The Cheese Insider

Katie Hedrich with one her goats. Photo courtesy of Uriah Carpenter.

As I described in a previous article, the artisan cheese movement is driven by two types of cheesemakers: the cheesemaker who has deep family roots in the industry, and the “new generation” of younger people who have no family ties to the dairy industry or cheese making. Here, we are going to meet one of the new breed of young artisan cheesemakers – Katie Hedrich of LaClare Farms.

My wife, Janice, and I first met Hedrich in the fall of 2009. She was working with Saxon Homestead Creamery in Cleveland, Wisconsin, helping to market the cheese they produce. Saxon makes some wonderful raw cow milk cheeses and, at that time, was also making a Gouda style goat milk cheese utilizing the goat milk from Hedrich’s family farm in Chilton. Larry Hedrich, Katie’s father, has a milk hauling business, and her mother is a teacher in the De Pere school system. In their spare time they were milking over 300 goats and selling the milk to cheesemakers and other processors throughout the state.

After graduating from Northern Michigan University with a degree in marketing, Katie’s parents took her to the Netherlands to visit goat farms and cheesemakers that were making goat cheese. When Hedrich returned from that trip she “begged” her way into a job at Saxon, working with Jerry Heimerl, the head cheesemaker. Hedrich could work alongside a licensed cheesmaker, but she would need a license to be able to make cheese herself.

In 2010 she received a scholarship to begin her journey in obtaining her cheesemaker license. She did her course work at the University of Wisconsin – Madison. After the required apprentice hours and obtaining her license, she was now free to begin making “her” own cheese…and make it she did.

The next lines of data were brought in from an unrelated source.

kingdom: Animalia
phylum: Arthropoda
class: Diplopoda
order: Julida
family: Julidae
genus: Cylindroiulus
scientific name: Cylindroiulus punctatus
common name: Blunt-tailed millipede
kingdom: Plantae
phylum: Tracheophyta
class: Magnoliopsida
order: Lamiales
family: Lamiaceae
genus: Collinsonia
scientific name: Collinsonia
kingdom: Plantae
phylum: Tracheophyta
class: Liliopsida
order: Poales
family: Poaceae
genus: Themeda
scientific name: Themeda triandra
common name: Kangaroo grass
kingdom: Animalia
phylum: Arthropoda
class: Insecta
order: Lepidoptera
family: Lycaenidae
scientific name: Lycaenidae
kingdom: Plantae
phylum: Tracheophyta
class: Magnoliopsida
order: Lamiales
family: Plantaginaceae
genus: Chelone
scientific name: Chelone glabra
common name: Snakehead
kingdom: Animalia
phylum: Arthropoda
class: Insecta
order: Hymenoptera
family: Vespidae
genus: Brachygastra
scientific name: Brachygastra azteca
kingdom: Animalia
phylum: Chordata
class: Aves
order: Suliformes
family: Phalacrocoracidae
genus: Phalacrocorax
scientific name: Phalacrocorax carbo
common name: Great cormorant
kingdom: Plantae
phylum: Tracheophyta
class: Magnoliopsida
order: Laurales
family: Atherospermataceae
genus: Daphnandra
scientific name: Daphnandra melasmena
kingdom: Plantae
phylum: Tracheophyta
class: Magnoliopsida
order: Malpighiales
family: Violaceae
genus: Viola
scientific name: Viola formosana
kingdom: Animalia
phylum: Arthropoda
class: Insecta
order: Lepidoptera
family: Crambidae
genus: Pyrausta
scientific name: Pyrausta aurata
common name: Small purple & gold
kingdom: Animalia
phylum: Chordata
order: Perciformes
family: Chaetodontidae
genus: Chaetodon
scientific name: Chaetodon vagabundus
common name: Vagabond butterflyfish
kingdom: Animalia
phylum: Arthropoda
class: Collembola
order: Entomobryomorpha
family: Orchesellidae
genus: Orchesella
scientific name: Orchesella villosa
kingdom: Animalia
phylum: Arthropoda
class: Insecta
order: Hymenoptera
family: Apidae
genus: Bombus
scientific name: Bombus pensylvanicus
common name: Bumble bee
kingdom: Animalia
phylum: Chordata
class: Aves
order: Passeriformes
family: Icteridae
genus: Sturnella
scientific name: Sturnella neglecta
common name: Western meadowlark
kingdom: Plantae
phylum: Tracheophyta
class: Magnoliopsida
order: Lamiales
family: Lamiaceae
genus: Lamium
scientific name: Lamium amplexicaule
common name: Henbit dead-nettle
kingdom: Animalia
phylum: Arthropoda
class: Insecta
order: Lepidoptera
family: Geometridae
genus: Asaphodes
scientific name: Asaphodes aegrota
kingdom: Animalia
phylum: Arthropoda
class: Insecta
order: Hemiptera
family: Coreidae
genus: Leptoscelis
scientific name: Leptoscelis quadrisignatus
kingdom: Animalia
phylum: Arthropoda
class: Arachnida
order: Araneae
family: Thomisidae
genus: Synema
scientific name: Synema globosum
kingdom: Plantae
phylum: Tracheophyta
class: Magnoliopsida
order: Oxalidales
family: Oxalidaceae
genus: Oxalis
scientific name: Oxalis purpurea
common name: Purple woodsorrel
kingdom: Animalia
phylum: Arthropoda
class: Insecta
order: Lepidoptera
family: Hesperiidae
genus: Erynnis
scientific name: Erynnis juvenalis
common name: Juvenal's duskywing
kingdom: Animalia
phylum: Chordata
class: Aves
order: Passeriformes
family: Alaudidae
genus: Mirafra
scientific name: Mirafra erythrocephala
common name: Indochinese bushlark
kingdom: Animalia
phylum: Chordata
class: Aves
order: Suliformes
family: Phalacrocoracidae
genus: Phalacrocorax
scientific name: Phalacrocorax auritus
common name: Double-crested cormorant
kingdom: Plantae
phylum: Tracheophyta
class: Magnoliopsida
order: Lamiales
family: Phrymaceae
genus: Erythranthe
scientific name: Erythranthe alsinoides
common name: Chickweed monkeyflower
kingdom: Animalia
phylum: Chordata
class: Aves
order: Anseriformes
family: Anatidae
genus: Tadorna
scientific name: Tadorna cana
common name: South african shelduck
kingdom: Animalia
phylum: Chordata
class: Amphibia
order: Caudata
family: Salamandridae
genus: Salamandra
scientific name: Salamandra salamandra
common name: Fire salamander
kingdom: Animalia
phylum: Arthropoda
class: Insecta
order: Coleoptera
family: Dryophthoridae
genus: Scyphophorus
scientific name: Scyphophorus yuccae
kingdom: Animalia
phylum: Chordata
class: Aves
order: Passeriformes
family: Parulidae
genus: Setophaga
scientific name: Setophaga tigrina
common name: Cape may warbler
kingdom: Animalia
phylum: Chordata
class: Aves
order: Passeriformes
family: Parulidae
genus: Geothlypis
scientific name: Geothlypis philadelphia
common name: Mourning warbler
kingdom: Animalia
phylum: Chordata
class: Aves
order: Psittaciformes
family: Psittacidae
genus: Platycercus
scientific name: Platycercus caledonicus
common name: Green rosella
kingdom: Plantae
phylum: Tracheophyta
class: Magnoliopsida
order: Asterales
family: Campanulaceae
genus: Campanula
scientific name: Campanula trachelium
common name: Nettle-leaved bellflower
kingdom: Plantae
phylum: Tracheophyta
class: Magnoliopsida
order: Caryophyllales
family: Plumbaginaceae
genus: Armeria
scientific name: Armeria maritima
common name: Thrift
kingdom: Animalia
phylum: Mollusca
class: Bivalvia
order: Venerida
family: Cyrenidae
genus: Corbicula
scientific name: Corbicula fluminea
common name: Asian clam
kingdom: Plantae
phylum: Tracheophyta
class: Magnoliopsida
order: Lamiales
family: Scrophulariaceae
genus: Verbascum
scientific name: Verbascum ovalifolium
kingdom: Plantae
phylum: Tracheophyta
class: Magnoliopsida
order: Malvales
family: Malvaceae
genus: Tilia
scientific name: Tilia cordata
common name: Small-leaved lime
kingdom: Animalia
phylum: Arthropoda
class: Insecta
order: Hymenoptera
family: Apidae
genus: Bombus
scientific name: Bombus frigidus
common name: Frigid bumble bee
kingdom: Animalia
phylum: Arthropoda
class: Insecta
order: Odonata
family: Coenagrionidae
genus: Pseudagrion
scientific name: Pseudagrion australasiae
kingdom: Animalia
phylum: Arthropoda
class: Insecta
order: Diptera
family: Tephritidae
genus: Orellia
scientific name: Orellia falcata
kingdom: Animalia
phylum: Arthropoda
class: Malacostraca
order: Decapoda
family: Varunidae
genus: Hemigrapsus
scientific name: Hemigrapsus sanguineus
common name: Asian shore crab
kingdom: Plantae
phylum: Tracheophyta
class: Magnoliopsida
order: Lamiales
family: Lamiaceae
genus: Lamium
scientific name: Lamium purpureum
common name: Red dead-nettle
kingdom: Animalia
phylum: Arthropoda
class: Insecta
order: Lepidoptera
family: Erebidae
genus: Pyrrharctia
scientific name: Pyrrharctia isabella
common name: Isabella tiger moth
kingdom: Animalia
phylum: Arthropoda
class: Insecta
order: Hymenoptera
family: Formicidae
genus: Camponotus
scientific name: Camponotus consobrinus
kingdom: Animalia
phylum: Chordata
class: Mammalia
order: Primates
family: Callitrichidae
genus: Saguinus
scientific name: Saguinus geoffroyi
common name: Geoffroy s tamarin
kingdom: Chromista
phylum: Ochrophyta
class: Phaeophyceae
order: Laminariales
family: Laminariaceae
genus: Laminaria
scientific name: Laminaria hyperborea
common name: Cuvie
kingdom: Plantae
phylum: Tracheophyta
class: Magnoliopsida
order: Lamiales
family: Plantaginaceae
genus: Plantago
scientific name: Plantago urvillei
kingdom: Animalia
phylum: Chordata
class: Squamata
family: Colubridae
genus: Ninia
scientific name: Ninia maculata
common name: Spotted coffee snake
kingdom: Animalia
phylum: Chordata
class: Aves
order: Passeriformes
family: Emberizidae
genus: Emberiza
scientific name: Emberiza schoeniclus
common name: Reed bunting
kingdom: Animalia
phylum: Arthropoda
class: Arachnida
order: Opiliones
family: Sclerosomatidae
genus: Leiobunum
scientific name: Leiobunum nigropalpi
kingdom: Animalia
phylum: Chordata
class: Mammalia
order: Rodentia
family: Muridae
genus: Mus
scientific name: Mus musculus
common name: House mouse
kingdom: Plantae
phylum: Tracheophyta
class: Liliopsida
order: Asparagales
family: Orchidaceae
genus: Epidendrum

In March of 2011 Hedrich entered her own batch of Evalon, a raw milk goat cheese, in the United States Cheese Championship, a very prestigious contest held bi-annually. Cheesemakers from all over the United States enter their cheeses hoping to win some sort of ribbon, which helps them gain recognition in the industry, and in selling their cheeses. The majority of the cheeses entered in these types of contests are “artisan,” not the larger, commodity cheeses.

Hedrich’s Evalon won “Best of Show” at the 2011 United States Cheese Championship. Photo courtesy of Uriah Carpenter.

Hedrich not only won a blue ribbon for “Best in it’s Class” (hard goat cheese), but the cheese won “Best of Show,” meaning it was judged as the best cheese in the entire competition, beating out over 1,600 other cheeses that were entered. Winning this award is like a rookie baseball player hitting a grand slam home run in the 7th game to win the World Series, or like a like a rookie quarterback throwing a touchdown pass to win the Super Bowl.

The impact to a cheesemaker by winning this type of award is huge. It means that the cheese buyers throughout the country now want her cheese, and the demand goes sky high.

We feel very fortunate to be working with young people like Hedrich, cheesemakers that are making a difference in the food we all eat.

Michael C. Thomas is co-owner of Schoolhouse Artisan Cheese with his wife Janice. With locations in Ellison Bay and Egg Harbor, they aim to bring the best of Wisconsin artisan cheeses to Door County, and with “The Cheese Insider” Michael hopes to bring all things cheese to readers of the Pulse.